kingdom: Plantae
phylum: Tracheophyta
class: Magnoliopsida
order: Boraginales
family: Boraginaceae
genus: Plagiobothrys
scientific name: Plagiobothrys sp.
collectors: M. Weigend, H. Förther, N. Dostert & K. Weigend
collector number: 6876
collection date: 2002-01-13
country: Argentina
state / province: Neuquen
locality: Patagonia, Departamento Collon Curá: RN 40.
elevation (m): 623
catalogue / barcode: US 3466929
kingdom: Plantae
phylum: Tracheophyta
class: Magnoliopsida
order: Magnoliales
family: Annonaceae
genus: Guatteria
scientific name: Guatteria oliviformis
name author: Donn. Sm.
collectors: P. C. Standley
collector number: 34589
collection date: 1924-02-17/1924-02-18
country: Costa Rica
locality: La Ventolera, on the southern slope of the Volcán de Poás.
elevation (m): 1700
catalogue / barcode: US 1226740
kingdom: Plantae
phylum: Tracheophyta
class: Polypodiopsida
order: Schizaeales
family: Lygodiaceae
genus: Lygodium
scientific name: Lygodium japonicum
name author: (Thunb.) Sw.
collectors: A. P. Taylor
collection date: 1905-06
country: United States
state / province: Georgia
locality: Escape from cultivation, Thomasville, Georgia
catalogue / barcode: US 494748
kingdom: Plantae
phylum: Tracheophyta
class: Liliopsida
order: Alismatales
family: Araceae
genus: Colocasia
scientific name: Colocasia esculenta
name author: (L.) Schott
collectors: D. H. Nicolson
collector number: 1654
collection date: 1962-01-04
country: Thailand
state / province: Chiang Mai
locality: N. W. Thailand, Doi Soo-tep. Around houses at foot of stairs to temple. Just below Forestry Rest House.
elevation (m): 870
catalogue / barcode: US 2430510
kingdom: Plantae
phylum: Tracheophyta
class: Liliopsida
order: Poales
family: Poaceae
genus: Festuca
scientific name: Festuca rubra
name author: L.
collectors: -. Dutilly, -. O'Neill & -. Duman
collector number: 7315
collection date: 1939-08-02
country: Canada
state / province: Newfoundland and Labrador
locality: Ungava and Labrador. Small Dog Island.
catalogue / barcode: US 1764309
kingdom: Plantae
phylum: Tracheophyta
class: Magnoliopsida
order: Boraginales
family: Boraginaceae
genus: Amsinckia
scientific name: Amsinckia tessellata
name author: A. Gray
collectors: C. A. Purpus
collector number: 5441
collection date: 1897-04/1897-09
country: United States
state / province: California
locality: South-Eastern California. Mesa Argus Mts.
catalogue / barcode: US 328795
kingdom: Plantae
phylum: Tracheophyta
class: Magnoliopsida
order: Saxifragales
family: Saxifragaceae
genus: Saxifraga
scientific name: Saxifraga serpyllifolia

▸ Objective:
Copy the entries above word for word, from the line containing "collectors: M. Weigend, H." to the line containing "genus: Amsinckia", both of those lines included.

▸ Written answer:
collectors: M. Weigend, H. Förther, N. Dostert & K. Weigend
collector number: 6876
collection date: 2002-01-13
country: Argentina
state / province: Neuquen
locality: Patagonia, Departamento Collon Curá: RN 40.
elevation (m): 623
catalogue / barcode: US 3466929
kingdom: Plantae
phylum: Tracheophyta
class: Magnoliopsida
order: Magnoliales
family: Annonaceae
genus: Guatteria
scientific name: Guatteria oliviformis
name author: Donn. Sm.
collectors: P. C. Standley
collector number: 34589
collection date: 1924-02-17/1924-02-18
country: Costa Rica
locality: La Ventolera, on the southern slope of the Volcán de Poás.
elevation (m): 1700
catalogue / barcode: US 1226740
kingdom: Plantae
phylum: Tracheophyta
class: Polypodiopsida
order: Schizaeales
family: Lygodiaceae
genus: Lygodium
scientific name: Lygodium japonicum
name author: (Thunb.) Sw.
collectors: A. P. Taylor
collection date: 1905-06
country: United States
state / province: Georgia
locality: Escape from cultivation, Thomasville, Georgia
catalogue / barcode: US 494748
kingdom: Plantae
phylum: Tracheophyta
class: Liliopsida
order: Alismatales
family: Araceae
genus: Colocasia
scientific name: Colocasia esculenta
name author: (L.) Schott
collectors: D. H. Nicolson
collector number: 1654
collection date: 1962-01-04
country: Thailand
state / province: Chiang Mai
locality: N. W. Thailand, Doi Soo-tep. Around houses at foot of stairs to temple. Just below Forestry Rest House.
elevation (m): 870
catalogue / barcode: US 2430510
kingdom: Plantae
phylum: Tracheophyta
class: Liliopsida
order: Poales
family: Poaceae
genus: Festuca
scientific name: Festuca rubra
name author: L.
collectors: -. Dutilly, -. O'Neill & -. Duman
collector number: 7315
collection date: 1939-08-02
country: Canada
state / province: Newfoundland and Labrador
locality: Ungava and Labrador. Small Dog Island.
catalogue / barcode: US 1764309
kingdom: Plantae
phylum: Tracheophyta
class: Magnoliopsida
order: Boraginales
family: Boraginaceae
genus: Amsinckia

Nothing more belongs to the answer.